New head chef at Number One, Mathew Sherry, tells us about bagging his job at The Balmoral
Mathew Sherry worked at Castle Terrace Restaurant for seven years
“I went to The Balmoral once or twice when I was growing up and the clock tower is such an iconic part of the city, it really is a symbol of home for me”.
You’ll be able to try his food when the restaurant reopens on June 4. (Probably a couple of minutes late, if they go by the time on their clock, which is set to ensure that everybody makes their train).
The last person in that job was Mark Donald, who left for a new restaurant, The Glenturret by Lalique. As well as a top role, it’s a stepping stone.
After all, everyone knows The Balmoral, even more so once the eponymous documentary series airs on Channel 5 on May 21.
“I was involved in a multiple-stage interview process”, says Sherry, who started too late to get his television cameo. “Initially by phone, then in person and finally in the kitchen in order to showcase my skills and pull together some dishes for the team to taste”.
Although this chef is Edinburgh-born and began his career working for seven years at Dominic Jack’s Castle Terrace Restaurant, which sadly closed during lockdown, he most recently worked in Lancashire. This was at the Michelin-starred Northcote, under executive chef Lisa Goodwin-Allen, who was one of the winners on season five of the Great British Menu.
“I’ve always tried to learn as much as possible from the places I have previously worked. I started young at Castle Terrace and it's where I learned kitchen discipline and how to respect the ingredients you are working with,” he says. “When I moved to Northcote I really developed those skills. Being appointed head chef there was a big moment for me. I was 26 and that’s when I really felt like all my hard work had started to pay off”.
As well as support in his new role at Number One, he has autonomy, so is able to develop his signature.
On opening, we can try his three-course menu, and a seven-course tasting list.
“It features ingredients such as Loch Duart salmon, hand-dived Orkney scallop and salt-aged Hereford beef.

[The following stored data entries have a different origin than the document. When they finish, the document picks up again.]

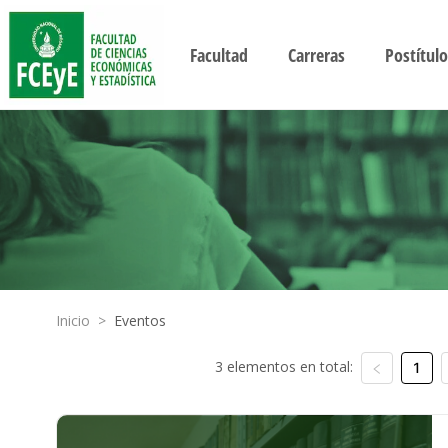
Facultad
Carreras
Postítulo
Inicio
>
Eventos
3 elementos en total:
1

I want people to walk away feeling that the whole tasting experience has a flow, so each course is building on the last”, he says. “I would say the ingredient I’m most excited about is Scottish seafood, whether that’s scallops, langoustines or fresh fish”.
As far as diners returning to fine-dining goes, Sherry is optimistic.
“I believe that the majority of people miss the interaction and ambiance”, he says. “Edinburgh is known for its excellent food and drink scene and I think it’s going to be incredibly important for us to use our emotional intelligence as hospitality professionals, to anticipate what our diners want before they’ve even asked for it”.